Peringatan Dini Dari BMKG, BPBD Bandar Lampung Ingatkan Warga Siaga Pohon Tumbang dan Roboh Talud

Riski Riski 24 April 2026

Peringatan Dini Dari BMKG, BPBD Bandar Lampung Ingatkan Warga Siaga Pohon Tumbang dan Roboh Talud

BANDARLAMPUNG – Badan Meteorologi, Klimatologi, dan Geofisika (BMKG) Lampung mengeluarkan peringatan dini cuaca ekstrem pada Jumat, 24 April 2026.

 

Masyarakat diimbau untuk meningkatkan kewaspadaan terhadap potensi hujan lebat yang disertai angin kencang yang berisiko menyebabkan pohon tumbang di sejumlah wilayah.

 

Berdasarkan update BMKG pukul 10.20 WIB, kondisi cuaca ekstrem ini diprediksi mulai berlangsung pukul 10.30 WIB dan berpotensi bertahan hingga pukul 13.00 WIB.

 

Koordinator Data dan Informasi BMKG Lampung, Rudi Harianto, mengonfirmasi bahwa selain curah hujan tinggi, ancaman utama yang perlu diwaspadai adalah angin kencang.

 

Kami meminta masyarakat memberikan perhatian ekstra terhadap potensi angin kencang yang dapat menyebabkan pohon tumbang.
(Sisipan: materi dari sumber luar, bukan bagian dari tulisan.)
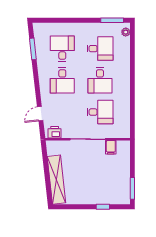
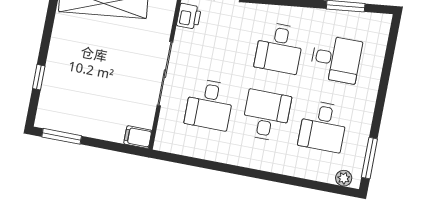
desk: (62, 80) -> (279, 48), turned -90
desk: (100, 80) -> (266, 115), turned 90
filing cabinet: (111, 147) -> (138, 137), moved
Bagi pengendara maupun pejalan kaki, sangat disarankan untuk tidak berteduh di bawah pohon besar, baliho, atau tiang listrik guna menghindari risiko kecelakaan,” ujar Rudi, Jumat pagi.

 

 

 

Wilayah yang Masuk Zona Peringatan Dini Lampung Timur seperti Sukadana, Way Jepara, Labuhan Ratu, Braja Selebah, Mataram Baru, dan kawasan TNWK.

 

Lalu, Lampung Selatan seperti, Kalianda, Bakauheni, Penengahan, Sidomulyo, Palas, dan Sragi.

 

 

 

Kemudian, Lampung Tengah seperti, Bandar Mataram, Selagai Lingga, dan Bandar Surabaya.

 

Kepala Pelaksana BPBD Bandar Lampung, Idham Basyar Syahputra, mengungkapkan bahwa curah hujan tinggi sebelumnya telah mengakibatkan talud sungai roboh dan merusak dua rumah warga milik Ibu Siti Fatonah dan Bapak Candra Kurniawan.

 

“Dikarenakan hujan dan bangunan talud roboh karena yang terkikis, terjadi kerusakan berat di bagian tembok dapur warga. Beruntung tidak ada korban jiwa dalam kejadian tersebut,” terang Idham.

 

Idham memastikan bahwa Tim Reaksi Cepat (TRC-PB) bersama Satgas terpadu dari Damkar, Pol PP, hingga Dinas Lingkungan Hidup telah melakukan evakuasi dan tetap bersiaga di lapangan.

 

“Kami mengimbau warga yang tinggal di daerah rawan genangan dan area dengan pohon esar untuk tetap waspada. Segera lapor jika ditemukan dahan pohon yang mulai patah atau membahayakan,” tambahnya.

 

Bagi masyarakat Bandar Lampung yang mengalami atau menemukan keadaan darurat, dapat menghubungi pusat bantuan melalui Call Center 117, Nomor Ponsel 0821-8099-2105 / 0811-1160-9117

 

Serta, mengupdate informasi cuaca Lampung terkini dapat terus dipantau secara mandiri.